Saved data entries

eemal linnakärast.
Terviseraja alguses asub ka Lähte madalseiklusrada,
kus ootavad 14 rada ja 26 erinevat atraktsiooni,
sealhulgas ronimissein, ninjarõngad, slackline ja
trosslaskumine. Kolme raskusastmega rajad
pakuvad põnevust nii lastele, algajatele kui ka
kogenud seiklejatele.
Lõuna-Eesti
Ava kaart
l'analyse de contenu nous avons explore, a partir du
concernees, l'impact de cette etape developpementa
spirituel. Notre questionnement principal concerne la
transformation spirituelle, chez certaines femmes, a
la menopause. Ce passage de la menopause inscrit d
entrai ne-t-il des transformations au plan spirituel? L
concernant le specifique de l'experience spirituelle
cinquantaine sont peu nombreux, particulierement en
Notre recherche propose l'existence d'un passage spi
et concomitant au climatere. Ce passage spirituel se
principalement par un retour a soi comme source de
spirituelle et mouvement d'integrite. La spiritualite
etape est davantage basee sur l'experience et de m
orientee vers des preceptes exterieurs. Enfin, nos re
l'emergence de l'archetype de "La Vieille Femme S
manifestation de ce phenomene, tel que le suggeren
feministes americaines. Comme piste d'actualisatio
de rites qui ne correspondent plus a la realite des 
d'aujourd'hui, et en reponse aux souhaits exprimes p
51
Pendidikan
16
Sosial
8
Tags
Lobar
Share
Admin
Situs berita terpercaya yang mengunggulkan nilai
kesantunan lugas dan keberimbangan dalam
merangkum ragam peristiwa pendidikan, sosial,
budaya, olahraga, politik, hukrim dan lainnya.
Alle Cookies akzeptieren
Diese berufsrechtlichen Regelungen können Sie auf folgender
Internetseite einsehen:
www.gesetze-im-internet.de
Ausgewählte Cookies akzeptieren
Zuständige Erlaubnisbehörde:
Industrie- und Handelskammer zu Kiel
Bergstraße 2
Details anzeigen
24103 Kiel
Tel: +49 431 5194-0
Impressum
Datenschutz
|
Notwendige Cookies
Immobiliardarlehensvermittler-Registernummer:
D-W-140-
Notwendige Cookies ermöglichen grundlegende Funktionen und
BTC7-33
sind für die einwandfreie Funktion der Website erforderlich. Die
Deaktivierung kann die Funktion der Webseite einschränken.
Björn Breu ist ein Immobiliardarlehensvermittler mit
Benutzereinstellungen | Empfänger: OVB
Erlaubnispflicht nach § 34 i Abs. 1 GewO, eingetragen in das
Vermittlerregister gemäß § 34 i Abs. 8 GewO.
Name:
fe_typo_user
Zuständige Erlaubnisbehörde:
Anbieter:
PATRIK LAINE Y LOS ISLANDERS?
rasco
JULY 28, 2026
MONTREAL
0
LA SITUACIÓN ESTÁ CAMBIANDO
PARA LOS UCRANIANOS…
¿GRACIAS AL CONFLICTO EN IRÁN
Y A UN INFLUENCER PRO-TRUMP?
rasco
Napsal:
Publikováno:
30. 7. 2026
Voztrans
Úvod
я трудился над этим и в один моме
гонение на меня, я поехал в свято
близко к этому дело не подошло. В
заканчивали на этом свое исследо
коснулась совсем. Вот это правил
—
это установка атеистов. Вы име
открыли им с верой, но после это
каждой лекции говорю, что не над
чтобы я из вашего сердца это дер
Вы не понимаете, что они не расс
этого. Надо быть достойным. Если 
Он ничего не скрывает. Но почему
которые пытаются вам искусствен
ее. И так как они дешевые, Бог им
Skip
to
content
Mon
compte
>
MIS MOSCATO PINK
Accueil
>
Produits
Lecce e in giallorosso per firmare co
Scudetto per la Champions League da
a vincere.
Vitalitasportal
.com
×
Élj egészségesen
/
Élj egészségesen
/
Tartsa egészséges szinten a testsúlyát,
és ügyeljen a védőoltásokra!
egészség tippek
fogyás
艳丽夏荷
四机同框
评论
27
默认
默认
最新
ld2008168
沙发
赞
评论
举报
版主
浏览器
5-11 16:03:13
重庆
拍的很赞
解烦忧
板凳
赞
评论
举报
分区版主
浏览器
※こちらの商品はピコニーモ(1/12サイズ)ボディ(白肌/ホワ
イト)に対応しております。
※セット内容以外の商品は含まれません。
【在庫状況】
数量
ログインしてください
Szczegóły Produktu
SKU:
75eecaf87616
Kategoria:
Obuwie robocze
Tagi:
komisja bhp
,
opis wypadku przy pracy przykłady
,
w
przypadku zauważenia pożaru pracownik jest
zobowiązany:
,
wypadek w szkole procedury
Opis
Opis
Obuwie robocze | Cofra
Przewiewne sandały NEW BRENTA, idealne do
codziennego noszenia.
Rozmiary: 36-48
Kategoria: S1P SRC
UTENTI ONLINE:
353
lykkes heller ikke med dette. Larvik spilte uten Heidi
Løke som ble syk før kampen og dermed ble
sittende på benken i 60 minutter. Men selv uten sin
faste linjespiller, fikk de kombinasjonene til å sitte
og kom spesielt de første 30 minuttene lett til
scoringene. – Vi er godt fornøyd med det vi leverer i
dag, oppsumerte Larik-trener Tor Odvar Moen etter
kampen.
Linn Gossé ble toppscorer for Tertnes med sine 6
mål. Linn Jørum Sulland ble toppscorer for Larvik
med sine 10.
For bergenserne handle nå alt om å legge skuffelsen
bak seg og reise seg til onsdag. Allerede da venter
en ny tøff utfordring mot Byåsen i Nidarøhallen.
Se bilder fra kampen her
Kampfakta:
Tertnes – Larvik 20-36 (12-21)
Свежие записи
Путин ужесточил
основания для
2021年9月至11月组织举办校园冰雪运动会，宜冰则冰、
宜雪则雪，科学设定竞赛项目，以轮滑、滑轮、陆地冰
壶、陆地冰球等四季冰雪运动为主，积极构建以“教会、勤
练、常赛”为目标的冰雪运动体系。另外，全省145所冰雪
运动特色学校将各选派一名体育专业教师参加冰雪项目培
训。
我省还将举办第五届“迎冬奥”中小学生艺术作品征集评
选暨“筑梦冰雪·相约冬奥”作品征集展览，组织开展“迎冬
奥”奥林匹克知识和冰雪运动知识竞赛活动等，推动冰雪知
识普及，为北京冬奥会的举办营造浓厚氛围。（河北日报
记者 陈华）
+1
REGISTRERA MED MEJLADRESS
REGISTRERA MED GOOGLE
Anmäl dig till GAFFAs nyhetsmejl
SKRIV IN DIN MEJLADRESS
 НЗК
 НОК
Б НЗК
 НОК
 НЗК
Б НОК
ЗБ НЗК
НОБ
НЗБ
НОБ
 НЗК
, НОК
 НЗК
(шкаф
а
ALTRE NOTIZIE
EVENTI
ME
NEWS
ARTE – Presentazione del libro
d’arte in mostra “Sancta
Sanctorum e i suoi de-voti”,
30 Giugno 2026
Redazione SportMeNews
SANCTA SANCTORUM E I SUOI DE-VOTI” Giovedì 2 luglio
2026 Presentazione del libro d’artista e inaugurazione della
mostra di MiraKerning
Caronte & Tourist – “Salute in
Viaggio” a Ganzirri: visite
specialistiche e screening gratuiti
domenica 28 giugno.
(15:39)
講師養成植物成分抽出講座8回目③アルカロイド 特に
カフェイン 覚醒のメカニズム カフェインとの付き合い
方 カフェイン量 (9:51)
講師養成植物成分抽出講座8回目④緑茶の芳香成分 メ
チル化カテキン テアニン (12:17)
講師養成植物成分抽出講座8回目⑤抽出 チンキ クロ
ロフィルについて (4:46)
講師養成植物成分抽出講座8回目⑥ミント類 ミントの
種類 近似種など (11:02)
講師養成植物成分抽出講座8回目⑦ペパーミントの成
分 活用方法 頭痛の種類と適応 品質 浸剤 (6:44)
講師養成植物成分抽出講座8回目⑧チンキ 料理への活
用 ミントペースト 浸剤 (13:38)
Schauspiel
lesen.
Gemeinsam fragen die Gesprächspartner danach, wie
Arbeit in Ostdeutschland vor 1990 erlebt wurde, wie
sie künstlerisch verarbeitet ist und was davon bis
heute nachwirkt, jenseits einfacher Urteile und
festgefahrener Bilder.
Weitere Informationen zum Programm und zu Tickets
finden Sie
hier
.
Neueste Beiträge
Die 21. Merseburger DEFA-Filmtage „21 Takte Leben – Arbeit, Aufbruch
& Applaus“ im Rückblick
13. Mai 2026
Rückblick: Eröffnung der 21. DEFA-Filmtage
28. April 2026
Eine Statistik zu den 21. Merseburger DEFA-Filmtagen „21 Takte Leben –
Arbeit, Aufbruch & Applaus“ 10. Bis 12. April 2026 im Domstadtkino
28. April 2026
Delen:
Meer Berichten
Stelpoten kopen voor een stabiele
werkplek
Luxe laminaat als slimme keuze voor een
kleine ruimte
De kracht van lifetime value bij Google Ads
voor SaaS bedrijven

_Requirement:_ Scan the records above and report every line with the string "toppscorer".

_Solution for this exercise:_
Linn Gossé ble toppscorer for Tertnes med sine 6
mål. Linn Jørum Sulland ble toppscorer for Larvik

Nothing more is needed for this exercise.